WHAT YOU HAVE TO DO:
Please extract everything from the line containing "Baldyre I/S" down to the line containing "Privatlivspolitik", both ends included, repeating those lines exactly as they appear in the records.

Records excerpted from a collection:

========================================================================

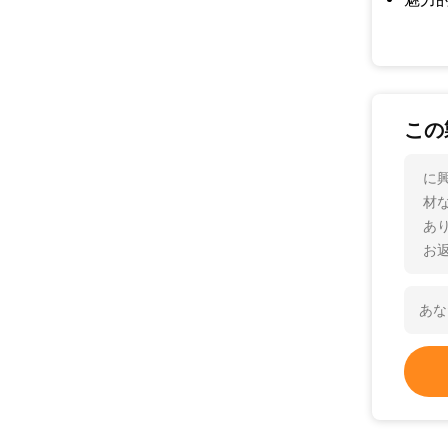
この
に
材
あ
お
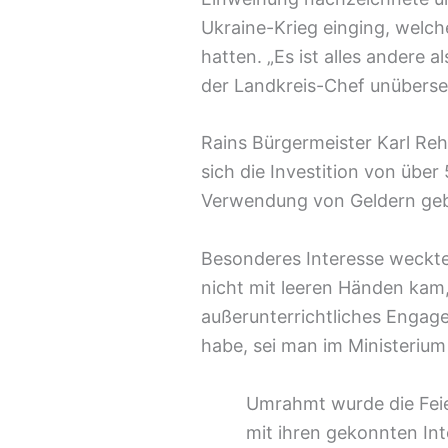
Ukraine-Krieg einging, welch
hatten. „Es ist alles andere 
der Landkreis-Chef unüberse
Rains Bürgermeister Karl Reh
sich die Investition von übe
Verwendung von Geldern gebe,
Besonderes Interesse weckte
nicht mit leeren Händen kam,
außerunterrichtliches Engage
habe, sei man im Ministeriu
Umrahmt wurde die Feie
mit ihren gekonnten Int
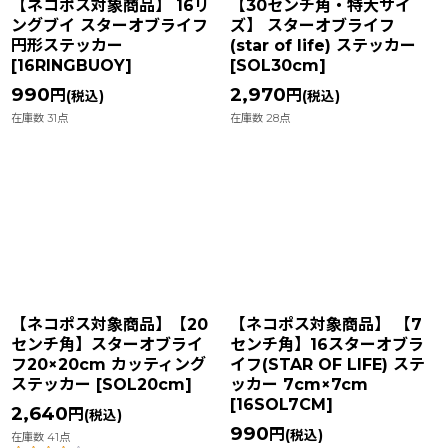
【ネコポス対象商品】 16リ
【30センチ角・特大サイ
ングブイ スターオブライフ
ズ】 スターオブライフ
円形ステッカー
(star of life) ステッカー
[
16RINGBUOY
]
[
SOL30cm
]
990
2,970
円
円
(税込)
(税込)
在庫数 31点
在庫数 28点
【ネコポス対象商品】【20
【ネコポス対象商品】 【7
センチ角】スターオブライ
センチ角】16スターオブラ
フ20×20cm カッティング
イフ(STAR OF LIFE) ステ
ステッカー
[
SOL20cm
]
ッカー 7cm×7cm
[
16SOL7CM
]
2,640
円
(税込)
990
円
(税込)
在庫数 41点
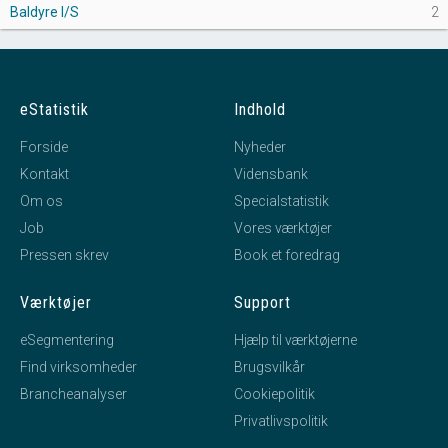
Baldyre I/S
2
eStatistik
Indhold
Forside
Nyheder
Kontakt
Vidensbank
Om os
Specialstatistik
Job
Vores værktøjer
Pressen skrev
Book et foredrag
Værktøjer
Support
eSegmentering
Hjælp til værktøjerne
Find virksomheder
Brugsvilkår
Brancheanalyser
Cookiepolitik
Privatlivspolitik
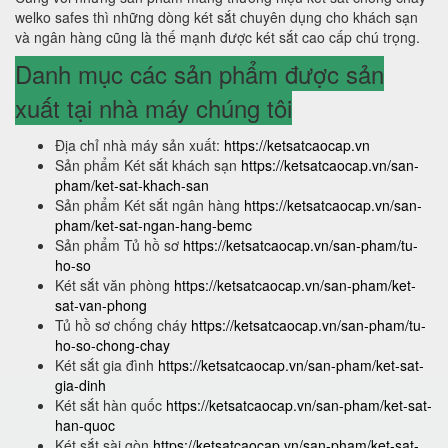
welko safes thì những dòng két sắt chuyên dụng cho khách sạn
và ngân hàng cũng là thế mạnh được két sắt cao cấp chú trọng.
Danh mục các sản phẩm được sản
xuất tại nhà máy chúng tôi
Địa chỉ nhà máy sản xuất:
https://ketsatcaocap.vn
Sản phẩm Két sắt khách sạn
https://ketsatcaocap.vn/san-
pham/ket-sat-khach-san
Sản phẩm Két sắt ngân hàng
https://ketsatcaocap.vn/san-
pham/ket-sat-ngan-hang-bemc
Sản phẩm Tủ hồ sơ
https://ketsatcaocap.vn/san-pham/tu-
ho-so
Két sắt văn phòng
https://ketsatcaocap.vn/san-pham/ket-
sat-van-phong
Tủ hồ sơ chống cháy
https://ketsatcaocap.vn/san-pham/tu-
ho-so-chong-chay
Két sắt gia đình
https://ketsatcaocap.vn/san-pham/ket-sat-
gia-dinh
Két sắt hàn quốc
https://ketsatcaocap.vn/san-pham/ket-sat-
han-quoc
Két sắt sài gòn
https://ketsatcaocap.vn/san-pham/ket-sat-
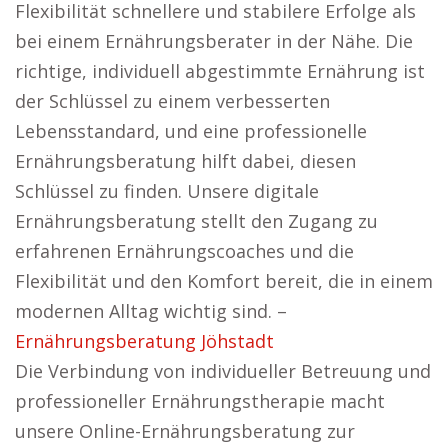
Flexibilität schnellere und stabilere Erfolge als
bei einem Ernährungsberater in der Nähe. Die
richtige, individuell abgestimmte Ernährung ist
der Schlüssel zu einem verbesserten
Lebensstandard, und eine professionelle
Ernährungsberatung hilft dabei, diesen
Schlüssel zu finden. Unsere digitale
Ernährungsberatung stellt den Zugang zu
erfahrenen Ernährungscoaches und die
Flexibilität und den Komfort bereit, die in einem
modernen Alltag wichtig sind. –
Ernährungsberatung Jöhstadt
Die Verbindung von individueller Betreuung und
professioneller Ernährungstherapie macht
unsere Online-Ernährungsberatung zur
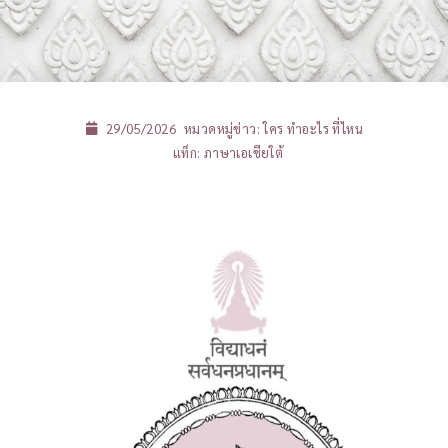
29/05/2026
หมวดหมู่ข่าว:
ใคร ทำอะไร ที่ไหน
แท็ก:
ภาษาเอเชียใต้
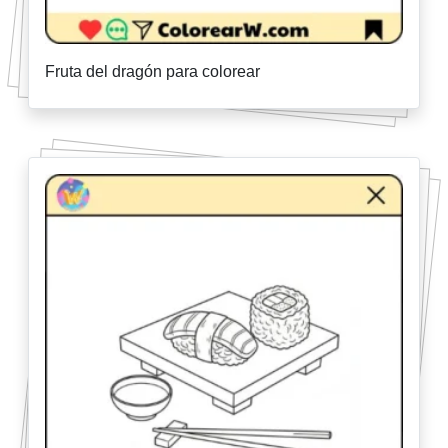
Fruta del dragón para colorear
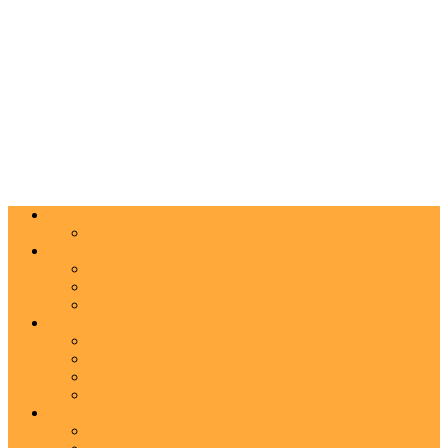
Actualitate
Agenda
Carte
Proză
Poezie
Critică
Spectacol
Teatru
Operă
Dans
Muzica
Vizual
Foto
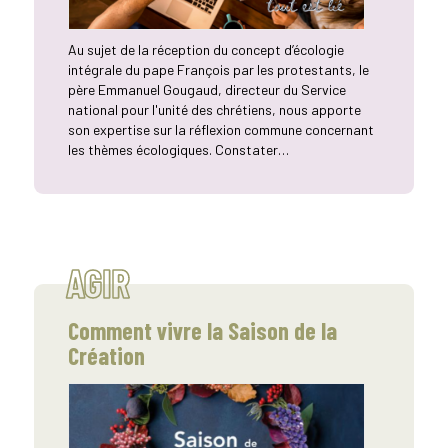
Au sujet de la réception du concept d’écologie
intégrale du pape François par les protestants, le
père Emmanuel Gougaud, directeur du Service
national pour l'unité des chrétiens, nous apporte
son expertise sur la réflexion commune concernant
les thèmes écologiques. Constater…
AGIR
Comment vivre la Saison de la
Création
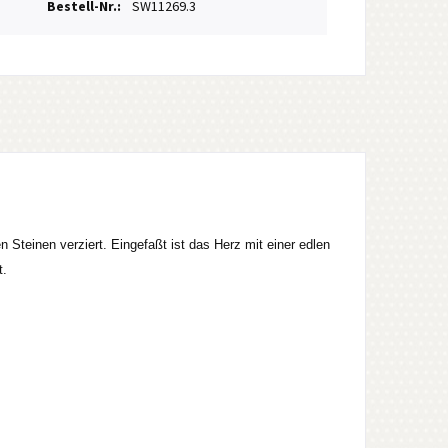
Bestell-Nr.:
SW11269.3
Steinen verziert. Eingefaßt ist das Herz mit einer edlen
t.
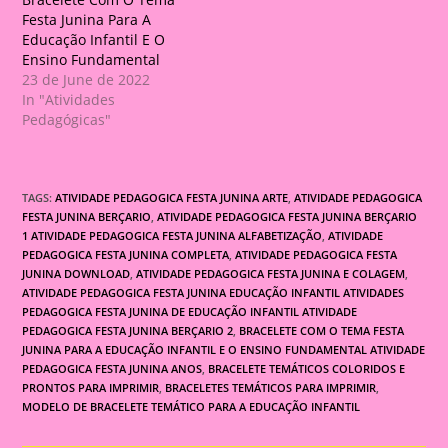
Festa Junina Para A
Educação Infantil E O
Ensino Fundamental
23 de June de 2022
In "Atividades
Pedagógicas"
TAGS:
ATIVIDADE PEDAGOGICA FESTA JUNINA ARTE
,
ATIVIDADE PEDAGOGICA
FESTA JUNINA BERÇARIO
,
ATIVIDADE PEDAGOGICA FESTA JUNINA BERÇARIO
1 ATIVIDADE PEDAGOGICA FESTA JUNINA ALFABETIZAÇÃO
,
ATIVIDADE
PEDAGOGICA FESTA JUNINA COMPLETA
,
ATIVIDADE PEDAGOGICA FESTA
JUNINA DOWNLOAD
,
ATIVIDADE PEDAGOGICA FESTA JUNINA E COLAGEM
,
ATIVIDADE PEDAGOGICA FESTA JUNINA EDUCAÇÃO INFANTIL ATIVIDADES
PEDAGOGICA FESTA JUNINA DE EDUCAÇÃO INFANTIL ATIVIDADE
PEDAGOGICA FESTA JUNINA BERÇARIO 2
,
BRACELETE COM O TEMA FESTA
JUNINA PARA A EDUCAÇÃO INFANTIL E O ENSINO FUNDAMENTAL ATIVIDADE
PEDAGOGICA FESTA JUNINA ANOS
,
BRACELETE TEMÁTICOS COLORIDOS E
PRONTOS PARA IMPRIMIR
,
BRACELETES TEMÁTICOS PARA IMPRIMIR
,
MODELO DE BRACELETE TEMÁTICO PARA A EDUCAÇÃO INFANTIL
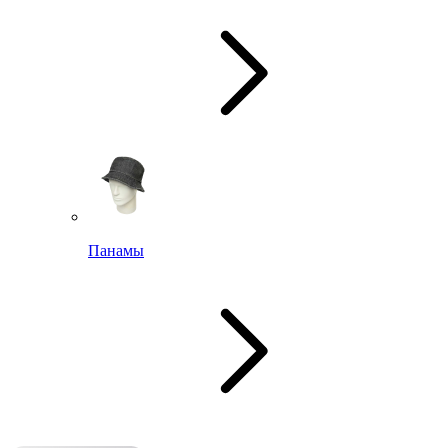
Панамы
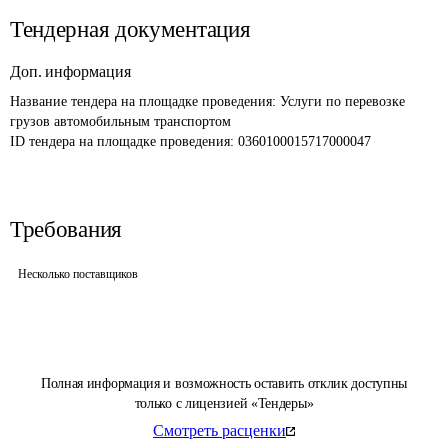
Тендерная документация
Доп. информация
Название тендера на площадке проведения: 
Услуги по перевозке 
грузов автомобильным транспортом
ID тендера на площадке проведения: 
0360100015717000047
Требования
Несколько поставщиков
Полная информация и возможность оставить отклик доступны
только с лицензией «Тендеры»
Смотреть расценки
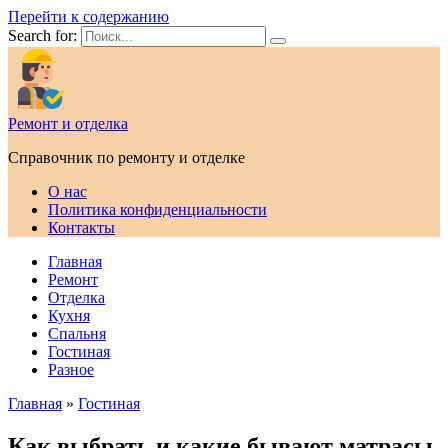
Перейти к содержанию
Search for:
Ремонт и отделка
Справочник по ремонту и отделке
О нас
Политика конфиденциальности
Контакты
Главная
Ремонт
Отделка
Кухня
Спальня
Гостиная
Разное
Главная
»
Гостиная
Как выбрать и какие бывают матрасы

========================================================================

EXERCISE RESPONSE:
Baldyre I/S
2
eStatistik
Indhold
Forside
Nyheder
Kontakt
Vidensbank
Om os
Specialstatistik
Job
Vores værktøjer
Pressen skrev
Book et foredrag
Værktøjer
Support
eSegmentering
Hjælp til værktøjerne
Find virksomheder
Brugsvilkår
Brancheanalyser
Cookiepolitik
Privatlivspolitik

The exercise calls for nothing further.